Usta, çiftçilerin bankalara borcunun 66 kat arttığını, AK Parti hükümetleri devrinde tüketici kredilerinin 427 kat arttığını ileri sürerek, bunun sorumlusunun hükümet olduğunu savundu.
CHP Genel Lideri Kemal Kılıçdaroğlu’nun TÜİK önündeki açıklamalarına ait bir soruya Usta, “Her Türkiye Cumhuriyeti vatandaşının bir kamu kuruluşunu ziyaret etme hakkı vardır. Olağan bir vatandaş dahil gitse ‘siz buraya neden geldiniz?’ denmez ve en azından içeriye alınır ve dış demir parmaklıklarda karşılanmaz. Bu türlü bir şey olmaz. Bu yapılan hele bir genel lider ve milletvekili ise TÜİK ile istediği bir şahısla randevusuz bir halde görüşmesi lazım. TÜİK’in yaptığı davranışı antidemokratik bir davranış olarak görüyorum. Olağan hukuk devletinde bu türlü bir şey olmaz. Sayın Süleyman Soylu’nun tabirleri de şanssız bir açıklamadır. Mafya jargonuyla konuşan bir İçişleri Bakanımız var. Bu bir yer baskını değil kamu kurumunu ziyarettir.” dedi.
Suriye’de Beşar Esed rejiminin kelamda halk meclisinin Hatay’a ait açıklamalarına yönelik bir öteki soruya ise Usta, şu karşılığı verdi:
“Hatay Türk yurdudur. 100 yıl geçtikten sonra tekrar bir referandum süreci yaşanacaktır. Suriye parlamentosunun aldığı kararı kabul etmemiz mümkün değil. Hatay’da bir oylama yapılsa Suriyeli göçmenlerin olduğunu ve buradaki riski de göz arkası etmememiz lazım.

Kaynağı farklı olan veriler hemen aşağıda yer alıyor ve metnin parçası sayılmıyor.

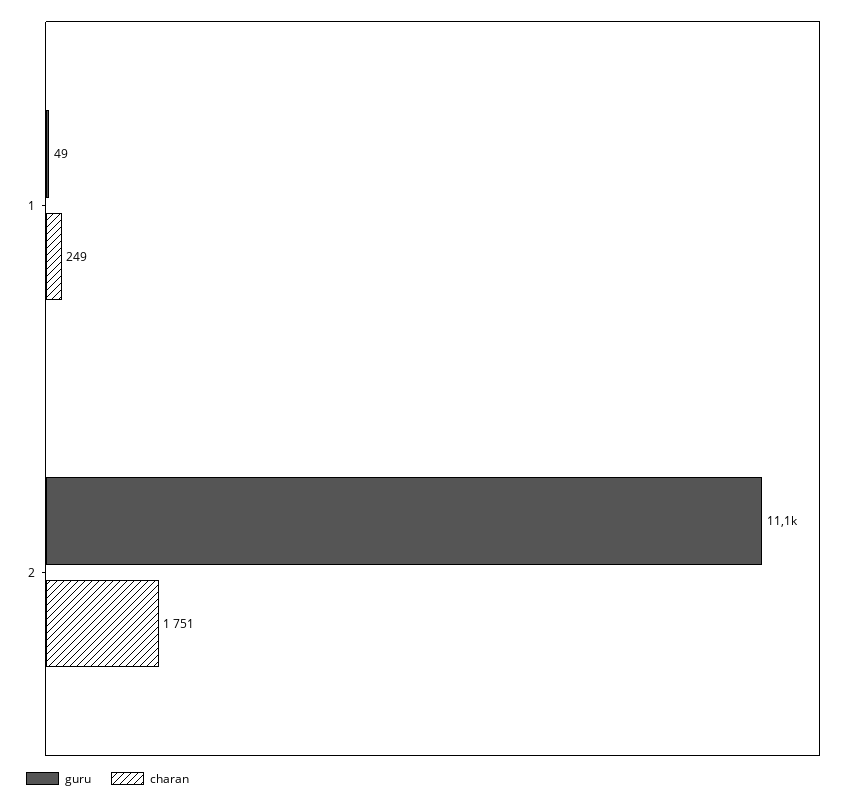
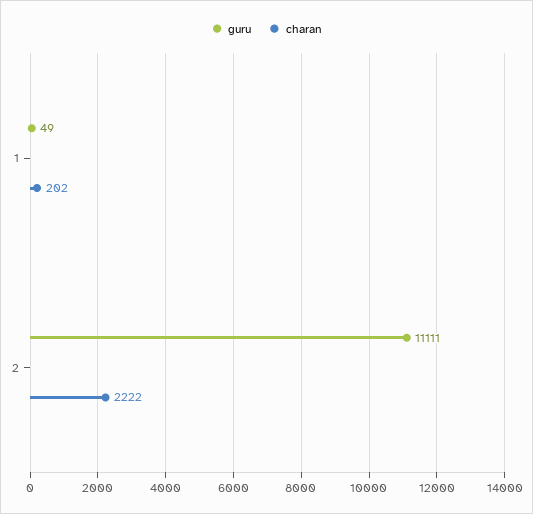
  {
    "guru": {
      "1": 49,
      "2": 11111
    },
    "charan": {
-     "1": 249,
+     "1": 202,
-     "2": 1751
+     "2": 2222
    }
  }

Hasebiyle hükümetin Suriye siyaseti yalnızca Hatay açısından değil uzun devirde demografi açısından Türkiye’nin başına eza çıkartacak bir durumdur.”
Usta, hükümetin iktisatta Çin modelini uyguladığı tarafında çıkan haberler e ait soruya ise Çin’in Türkiye’ye model olacak bir ülke olmadığını, Çin’in 20 yıl evvelki emekçiye ezerek yaptığı modelin Türkiye’ye sunulmasının çok büyük bir talihsizlik olduğunu lisana getirdi.